*** DATA SUPPLIED Section Begins ***

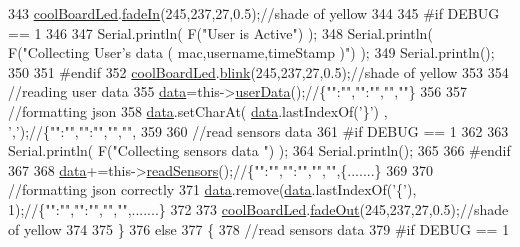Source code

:\begin{DoxyCode}
343         \hyperlink{classCoolBoard_a1b1d3c684a5baa56b08486e192fd8e97}{coolBoardLed}.\hyperlink{classCoolBoardLed_ab778f5e7bed0ab74e3906d82110493c3}{fadeIn}(245,237,27,0.5);\textcolor{comment}{//shade of yellow}
344     
345 \textcolor{preprocessor}{    #if DEBUG == 1}
346 
347         Serial.println( F(\textcolor{stringliteral}{"User is Active"}) );
348         Serial.println( F(\textcolor{stringliteral}{"Collecting User's data ( mac,username,timeStamp )"}) );
349         Serial.println();
350     
351 \textcolor{preprocessor}{    #endif  }
352         \hyperlink{classCoolBoard_a1b1d3c684a5baa56b08486e192fd8e97}{coolBoardLed}.\hyperlink{classCoolBoardLed_a96e1ea13003eee34c9dbcef340404426}{blink}(245,237,27,0.5);\textcolor{comment}{//shade of yellow   }
353 
354         \textcolor{comment}{//reading user data}
355         \hyperlink{classCoolBoard_a427fb753dd8575bdf821c70a5c63d695}{data}=this->\hyperlink{classCoolBoard_ae7358fb6e623cfc81b775f5f1734909b}{userData}();\textcolor{comment}{//\{"":"","":"","",""\}}
356 
357         \textcolor{comment}{//formatting json }
358         \hyperlink{classCoolBoard_a427fb753dd8575bdf821c70a5c63d695}{data}.setCharAt( \hyperlink{classCoolBoard_a427fb753dd8575bdf821c70a5c63d695}{data}.lastIndexOf(\textcolor{charliteral}{'\}'}) , \textcolor{charliteral}{','});\textcolor{comment}{//\{"":"","":"","","",}
359                 
360         \textcolor{comment}{//read sensors data}
361 \textcolor{preprocessor}{    #if DEBUG == 1}
362 
363         Serial.println( F(\textcolor{stringliteral}{"Collecting sensors data "}) );
364         Serial.println();
365     
366 \textcolor{preprocessor}{    #endif}
367 
368         \hyperlink{classCoolBoard_a427fb753dd8575bdf821c70a5c63d695}{data}+=this->\hyperlink{classCoolBoard_ad03abdce2e65f520bbf2cff0f2d083cf}{readSensors}();\textcolor{comment}{//\{"":"","":"","","",\{.......\}     }
369 
370         \textcolor{comment}{//formatting json correctly}
371         \hyperlink{classCoolBoard_a427fb753dd8575bdf821c70a5c63d695}{data}.remove(\hyperlink{classCoolBoard_a427fb753dd8575bdf821c70a5c63d695}{data}.lastIndexOf(\textcolor{charliteral}{'\{'}), 1);\textcolor{comment}{//\{"":"","":"","","",.......\}}
372         
373         \hyperlink{classCoolBoard_a1b1d3c684a5baa56b08486e192fd8e97}{coolBoardLed}.\hyperlink{classCoolBoardLed_a93d545679237e8cc858324367149775c}{fadeOut}(245,237,27,0.5);\textcolor{comment}{//shade of yellow}
374                 
375     \}   
376     \textcolor{keywordflow}{else}
377     \{
378         \textcolor{comment}{//read sensors data}
379 \textcolor{preprocessor}{    #if DEBUG == 1}

\end{DoxyCode}
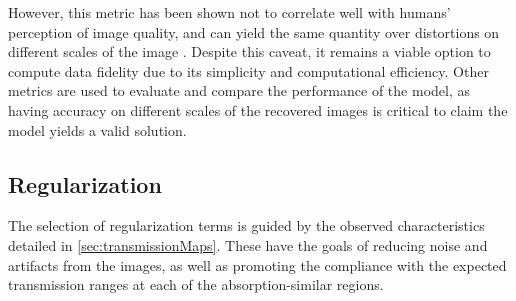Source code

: \documentclass[nomenclature, english, bibtex]{kththesis}
\numberwithin{listing}{chapter}
\begin{document}
However, this metric has been shown not to correlate well with humans’ perception of image quality,
and can yield the same quantity over distortions on different scales of the image \cite[Figure~2]{wangMultiscaleStructuralSimilarity2003}.
Despite this caveat, it remains a viable option to compute data fidelity due to its simplicity and computational efficiency.
Other metrics are used to evaluate and compare the performance of the model, as having accuracy on different scales of the
recovered images is critical to claim the model yields a valid solution.

\subsection{Regularization}

The selection of regularization terms is guided by the observed characteristics detailed in \autoref{sec:transmissionMaps}.
These have the goals of reducing noise and artifacts from the images, as well as promoting the
compliance with the expected transmission ranges at each of the absorption-similar regions.
\end{document}
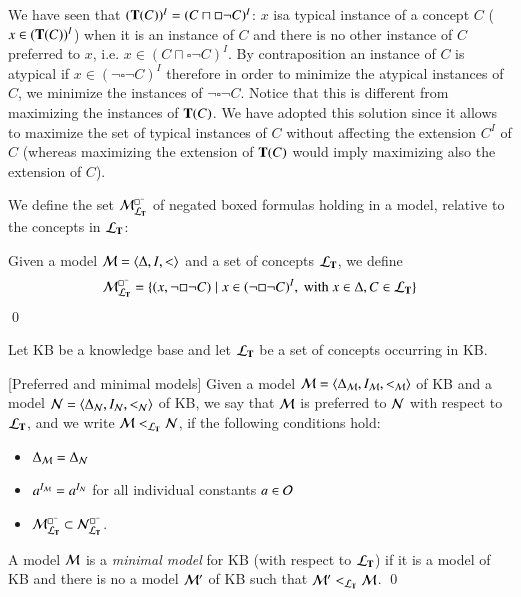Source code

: \documentclass[a4paper, 11pt, oneside]{elsarticle}
\newcommand{\tip}{{\bf T}}
\newcommand{\nott} {\lnot}
\newcommand{\tc} {\mid}
\newcommand{\bbox}{\square}
\newcommand{\sx} {\langle}
\newcommand{\dx} {\rangle}
\newcommand{\ellet} {\mathcal{L}_{\bf T}}
\newcommand{\emme} {\begin{mathcal}M\end{mathcal}}
\newcommand{\enne} {\begin{mathcal}N\end{mathcal}}
\newenvironment{definition}
{\begin{defi} \rm}{\qed \end{defi}}
\newcounter{posu}
\newtheorem{definition}[posu]{Definition}
\begin{document}
We have seen that $(\tip(C))^I =(C \sqcap \bbox \neg C)^I$: $x$ isa typical instance  of a concept $C$ ($x \in (\tip(C))^I$) when it is an instance of $C$  and there is no other instance of $C$ preferred to $x$, i.e. $x \in (C \sqcap \bbox \neg C)^I$.
By contraposition an instance of $C$ is atypical if $x \in (\neg \bbox \neg C)^I$ therefore in order to minimize the atypical instances of $C$, we minimize the instances of $\neg \bbox \neg C$.
Notice that this is different from maximizing the instances of $\tip(C)$.
We have adopted this solution since it allows to maximize the set of typical instances of $C$ without affecting the extension $C^I$ of $C$ (whereas maximizing the extension of $\tip(C)$  would imply maximizing also the extension of $C$).

We define the set $\emme^{\bbox^-}_{\ellet}$ of negated boxed formulas holding in a model, relative to the concepts in $\ellet$:

\begin{definition}
Given a model $\emme=\sx \Delta, I, <\dx$ and a set of concepts $\ellet$, we define $$\emme^{\bbox^-}_{\ellet}=\{(x, \nott \bbox \nott C) \tc x \in (\nott \bbox \nott C)^I, \ \mbox{with} \ x \in \Delta, C \in \ellet \}$$
\end{definition}


\noindent Let KB be a knowledge base and let ${\ellet}$ be a set of concepts occurring in KB.

\begin{definition}[Preferred and minimal models]\label{def preferred and minimal models}
Given a model $\emme=\sx \Delta_{\emme}, I_{\emme}, <_{\emme} \dx$ of KB and  a model $\enne=\sx \Delta_{\enne}, I_{\enne}, <_{\enne} \dx$ of KB, we say that $\emme$ is preferred to $\enne$ with respect to ${\ellet}$, and we write $\emme <_{\ellet} \enne$, if the following conditions hold:

\begin{itemize}
\item $\Delta_{\emme}=\Delta_{\enne}$
\item $a^{I_{\emme}}=a^{I_{\enne}}$ for all individual constants $a \in \begin{mathcal}O\end{mathcal}$
\item $\emme^{\bbox^-}_{\ellet} \subset \enne^{\bbox^-}_{\ellet}$.
\end{itemize}

\noindent A model $\emme$ is a \emph{minimal model} for KB (with respect to ${\ellet}$) if it is a model of KB and there is no a model $\emme'$ of KB such that $\emme' <_{\ellet} \emme$.
\end{definition}
\end{document}
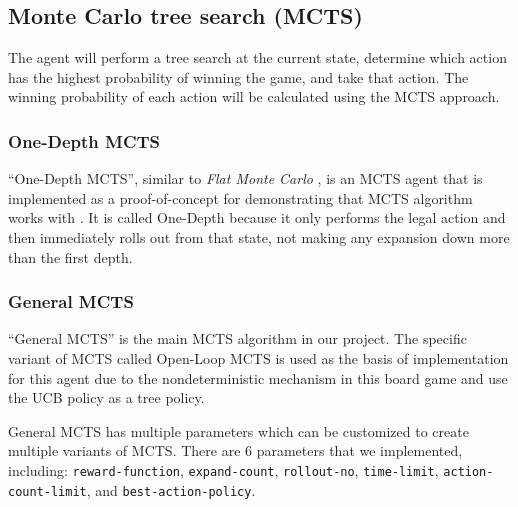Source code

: \subsection{Monte Carlo tree search (MCTS)} %
The agent will perform a tree search at the current state, determine which action has the highest probability of winning the game, and take that action. The winning probability of each action will be calculated using the MCTS approach.


\subsubsection{One-Depth MCTS}
``One-Depth MCTS'', similar to \textit{Flat Monte Carlo} \cite{mcts-survey}, is an MCTS agent that is implemented as a proof-of-concept for demonstrating that MCTS algorithm works with \RootB{}. It is called One-Depth because it only performs the legal action and then immediately rolls out from that state, not making any expansion down more than the first depth.

\subsubsection{General MCTS}
``General MCTS'' is the main MCTS algorithm in our project. The specific variant of MCTS called Open-Loop MCTS is used as the basis of implementation for this agent due to the nondeterministic mechanism in this board game and use the UCB policy as a tree policy.

General MCTS has multiple parameters which can be customized to create multiple variants of MCTS. There are 6 parameters that we implemented, including: \texttt{reward-function}, \texttt{expand-count}, \texttt{rollout-no}, \texttt{time-limit}, \texttt{action-count-limit}, and \texttt{best-action-policy}.

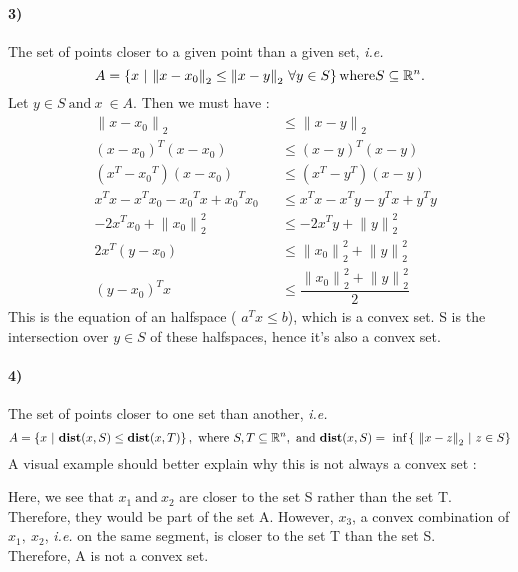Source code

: \documentclass[12pt,a4paper]{article}
\begin{document}
\paragraph{3)} The set of points closer to a given point than a given set, \textit{i.e.} $$
	A = \left\lbrace x ~| ~{\| x - x_0 \|}_2 \leq {\|x-y\|}_2 ~\forall y \in S \right\rbrace \\ \text{where} S \subseteq \mathbb{R}^n.

$$
Let  $ y \in S ~\text{and} ~x~\in A$. Then we must have :
\begin{align*}
&	{\| x- x_0 \|}_2 &&\leq {\| x-y\|}_2\\
			 &	(x-x_0)^T (x-x_0) &&\leq (x-y)^T(x-y) 			 \\
			 & (x^T - {x_0}^T )(x-x_0) &&\leq (x^T -y^T)(x-y)\\
			 & x^T x - x^T x_0 - {x_0}^Tx + {x_0}^T x_0 && \leq  x^Tx - x^Ty - y^Tx + y^Ty\\
			 & -2x^Tx_0 + {\|x_0\|}_2^2 &&\leq -2x^Ty + {\|y\|}_2^2\\
			 & 2x^T(y-x_0) &&\leq {\|x_0\|}_2^2 + {\|y\|}_2^2 \\
			 & (y-{x_0})^Tx &&\leq \dfrac{{\|x_0\|}_2^2 + {\|y\|}_2^2}{2}
\end{align*}
This is the equation of an halfspace ( $ a^T x \leq b $), which is a convex set. 
S is the intersection over $ y \in S $ of these halfspaces, hence it's also a convex set.
\paragraph{4)} The set of points closer to one set than another, \textit{i.e.} $$ A = \left\lbrace x ~| ~\text{\textbf{dist}}(x,S) \leq \text{\textbf{dist}}(x,T)\right\rbrace , \\ 
~\text{where} ~S,T \subseteq \mathbb{R}^n, ~\text{and} ~\text{\textbf{dist}}(x,S)=~\text{inf}\left\lbrace~{\|x-z\|}_2 ~| ~z \in S\right\rbrace$$
A visual example should better explain why this is not always a convex set :
\begin{center}
\end{center}
Here, we see that $ x_1 ~\text{and}~ x_2 $ are closer to the set S rather than the set T. Therefore, they would be part of the set A. 
However, $ x_3 $, a convex combination of $ x_1,~x_2 $, \textit{i.e.} on the same segment, is closer to the set T than the set S.\\
Therefore, A is not a convex set.
\end{document}

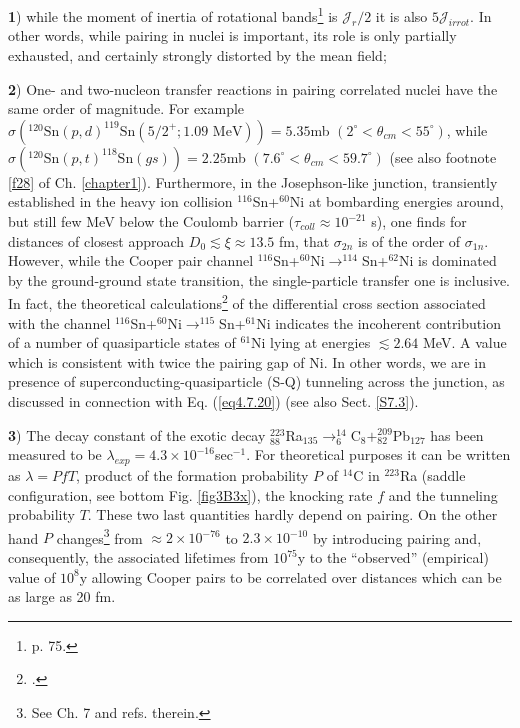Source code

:   \textbf{1}) while the moment of inertia of rotational bands\footnote{\cite{Bohr:75} p. 75.} is $\mathcal J_r/2$ it is also $5 \mathcal J_{irrot}$. In other words, while pairing in nuclei is important, its role is only partially exhausted, and certainly strongly distorted by the mean field; 
  
  \textbf{2}) One- and two-nucleon transfer reactions in pairing correlated nuclei have the same order of magnitude. 
   For example $\sigma (^{120}\text{Sn}(p,d)^{119}\text{Sn}(5/2^+; 1.09 \text{ MeV}))=5.35 $mb $(2^\circ<\theta_{cm}<55^\circ)$, while $\sigma (^{120}\text{Sn}(p,t)^{118}\text{Sn}(gs))=2.25 $mb $(7.6^\circ<\theta_{cm}<59.7^\circ)$ (see also footnote \ref{f28} of  Ch. \ref{chapter1}). Furthermore, in the Josephson-like junction, transiently established in the heavy ion collision $^{116}$Sn+$^{60}$Ni at bombarding energies around, but still few MeV below the Coulomb barrier ($\tau_{coll}\approx10^{-21}$ s), one finds for distances of closest approach $D_0\lesssim\xi\approx13.5$ fm, that $\sigma_{2n}$ is of the order of $\sigma_{1n}$. However, while the Cooper pair channel $^{116}$Sn+$^{60}$Ni$\to^{114}$Sn+$^{62}$Ni is dominated by the ground-ground state transition, the single-particle transfer one is inclusive. In fact, the theoretical calculations\footnote{\cite{Montanari:14,Potel:20b}.} of the differential cross section  associated with the channel $^{116}$Sn+$^{60}$Ni$\to^{115}$Sn+$^{61}$Ni indicates the incoherent contribution of a number of quasiparticle states of $^{61}$Ni lying at energies $\lesssim2.64$ MeV. A value which is consistent with twice the pairing gap of Ni. In other words, we are in presence of superconducting-quasiparticle (S-Q) tunneling across the junction, as discussed in connection with Eq. (\ref{eq4.7.20}) (see also Sect. \ref{S7.3}).
  
  
   \textbf{3}) The decay constant of the exotic decay $^{223}_{88}$Ra$_{135}\rightarrow^{14}_6$C$_8+^{209}_{82}$Pb$_{127}$ has been measured to be $\lambda_{exp}=4.3\times10^{-16}$sec$^{-1}$. For theoretical purposes it can be written as $\lambda=PfT$, product of the formation probability $P$ of $^{14}$C in $^{223}$Ra (saddle configuration, see bottom Fig. \ref{fig3B3x}), the knocking rate $f$ and the tunneling probability $T$. These two last quantities hardly depend on pairing. On the other hand $P$ changes\footnote{See \cite{Brink:05} Ch. 7 and refs. therein.} from $\approx 2\times10^{-76}$ to $2.3\times10^{-10}$ by introducing pairing and, consequently, the associated lifetimes from $10^{75}$y to the ``observed'' (empirical) value of $10^8$y  allowing Cooper pairs to be correlated over distances which can be as large as 20 fm.
 
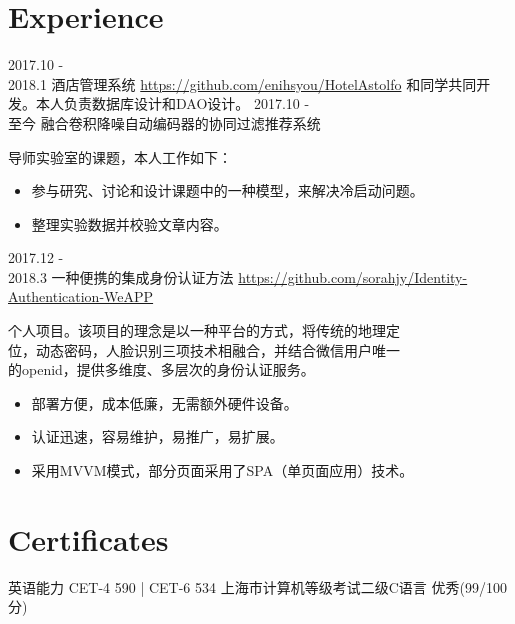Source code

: \documentclass[letterpaper,UTF8]{twentysecondcv} %
\begin{document}


\section{Experience}

\begin{twenty} %
	\twentyitem
    	{2017.10 - \\2018.1}
        {酒店管理系统}
        {}
        {\href{https://github.com/sorahjy/HotelAstolfo}{https://github.com/enihsyou/HotelAstolfo}}
        {和同学共同开发。本人负责数据库设计和DAO设计。
        {%
        }}
    \twentyitem
    	{2017.10 - \\ 至今}
        {融合卷积降噪自动编码器的协同过滤推荐系统}
        {}
        {}
        {导师实验室的课题，本人工作如下：{\begin{itemize}
        \item 参与研究、讨论和设计课题中的一种模型，来解决冷启动问题。
        \item 整理实验数据并校验文章内容。
        \end{itemize}}
        }
        
    \twentyitem
   		{2017.12 - \\ 2018.3}
        {一种便携的集成身份认证方法}
        {}
        {\href{https://github.com/sorahjy/Identity-Authentication-WeAPP}{https://github.com/sorahjy/Identity-Authentication-WeAPP}}
        {个人项目。该项目的理念是以一种平台的方式，将传统的地理定\\
        位，动态密码，人脸识别三项技术相融合，并结合微信用户唯一\\
        的openid，提供多维度、多层次的身份认证服务。
        {\begin{itemize}
        \item 部署方便，成本低廉，无需额外硬件设备。
        \item 认证迅速，容易维护，易推广，易扩展。
        \item 采用MVVM模式，部分页面采用了SPA（单页面应用）技术。
    \end{itemize}}
        }
\end{twenty}

\section{Certificates}
\begin{twenty}
    \twentyitem
        {}
        {英语能力 CET-4 590 | CET-6 534}
        {}
        {}
        {}
    \twentyitem
        {}
        {上海市计算机等级考试二级C语言 优秀(99/100分)}
        {}
        {}
        {}
\end{twenty}
\end{document}
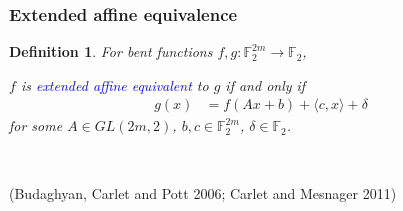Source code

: \documentclass[pdf,sprung,slideColor,nocolorBG]{beamer}
\newenvironment{colortheme}[1]{
\def\ProvidesPackageRCS $##1${\relax}
\renewcommand{\ProcessOptions}{\relax}
\makeatletter

\makeatother
}{}
\newcommand{\slidecite}[1]{\tiny{(#1)}\normalsize{}}
\newcommand{\mb}[1]{\mathbb{#1}}
\newcommand{\Emph}[1]{\emph{\textcolor{blue}{#1}}}
\newcommand{\To}{\rightarrow}
\newcommand{\F}{\mb{F}}
\newtheorem{Def}{Definition}
\begin{document}

\begin{colortheme}{seagull}

\begin{frame}
\frametitle{Extended affine equivalence}

\begin{Def}
For bent functions $f,g : \F_2^{2m} \To \F_2$,

$f$ is \Emph{extended affine equivalent} to $g$ if and only if
\begin{align*}
g(x) &= f(A x + b) + \langle c, x \rangle + \delta
\end{align*}
for some $A \in GL(2m,2)$, $b, c \in \F_2^{2m}$, $\delta \in \F_2$.
\end{Def}
~

\slidecite{Budaghyan, Carlet and Pott 2006; Carlet and Mesnager 2011}
\end{frame}

\end{colortheme}
\end{document}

*** DATA SUPPLIED Section Ends ***

* [PROBLEM DESCRIPTION]: Whenever the word "json" shows up in a line of the entries, copy that line.

* [SOLUTION]:
357         \textcolor{comment}{//formatting json }
370         \textcolor{comment}{//formatting json correctly}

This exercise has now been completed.